For instance, at a gross income of Rs 15 lakh, you need deductions of approximately Rs 4 lakh under the old regime for it to be more tax-efficient than the new one. For incomes above Rs 20 lakh, if your total deductions exceed approximately Rs 4.5 lakh, sticking with the old regime is the smarter choice, explains Agarwala,
Many salaried individuals automatically meet or exceed these thresholds without even realizing it. Yet, they may unknowingly choose the new tax regime simply because it’s now the default. It is important to understand that opting for the new regime means accepting lower tax rates without the option to claim deductions, ideal for those who have not big ticket deductions available such as home loans and HRA.

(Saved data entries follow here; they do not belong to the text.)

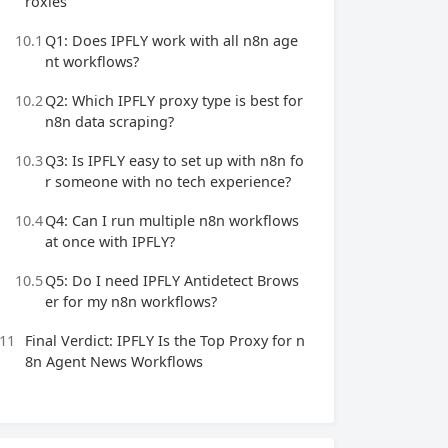
roxies
10.1
Q1: Does IPFLY work with all n8n age
nt workflows?
10.2
Q2: Which IPFLY proxy type is best for
n8n data scraping?
10.3
Q3: Is IPFLY easy to set up with n8n fo
r someone with no tech experience?
10.4
Q4: Can I run multiple n8n workflows
at once with IPFLY?
10.5
Q5: Do I need IPFLY Antidetect Brows
er for my n8n workflows?
11
Final Verdict: IPFLY Is the Top Proxy for n
8n Agent News Workflows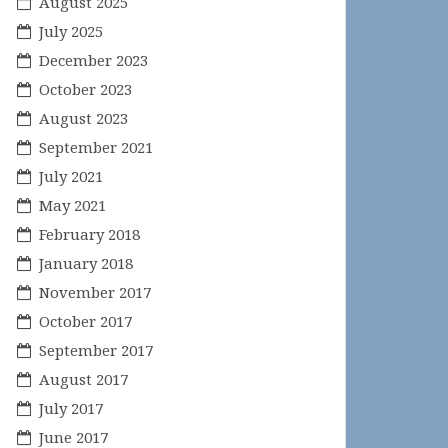
August 2025
July 2025
December 2023
October 2023
August 2023
September 2021
July 2021
May 2021
February 2018
January 2018
November 2017
October 2017
September 2017
August 2017
July 2017
June 2017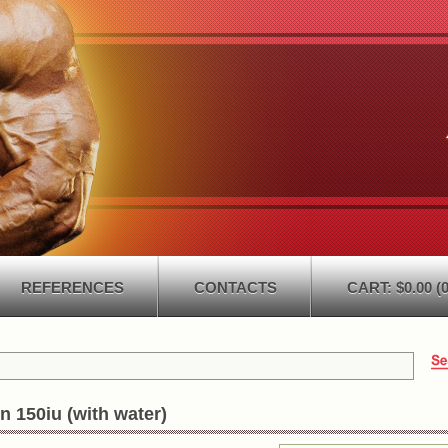
REFERENCES
CONTACTS
CART: $0.00 (0
n 150iu (with water)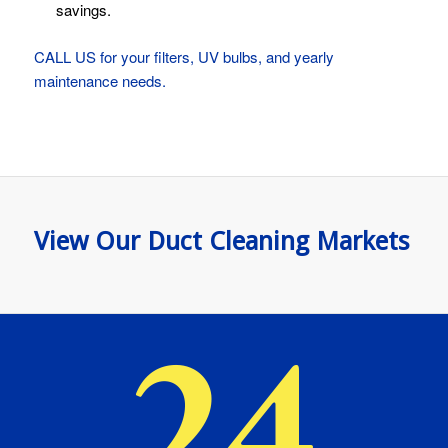
savings.
CALL US for your filters, UV bulbs, and yearly
maintenance needs.
View Our Duct Cleaning Markets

Tax reforms announced in a budget apply prospectively, not retrospectively. The tax rebate on income upto Rs 12 lakh only begins from April 1, 2025—meaning you willl benefit from it only when you file your ITR in 2026 for FY 2025–26.
So, what’s the right approach now? Start by reviewing all your tax-saving investments and expenses. Gather documentation and use a tax calculator or consult a tax advisor to compare your liability under both regimes for FY 2024–25. If you find the old regime leads to a lower tax bill, make sure to actively choose it while filing your return.
In short, don’t let the default setting choose for you. While the new tax regime might become more attractive starting next year, it’s not the right fit for everyone this year. For FY 2024–25, the old regime still has plenty of relevance—and financial advantages—if you have played your cards right. Check your deductions, compare your options, and file smart.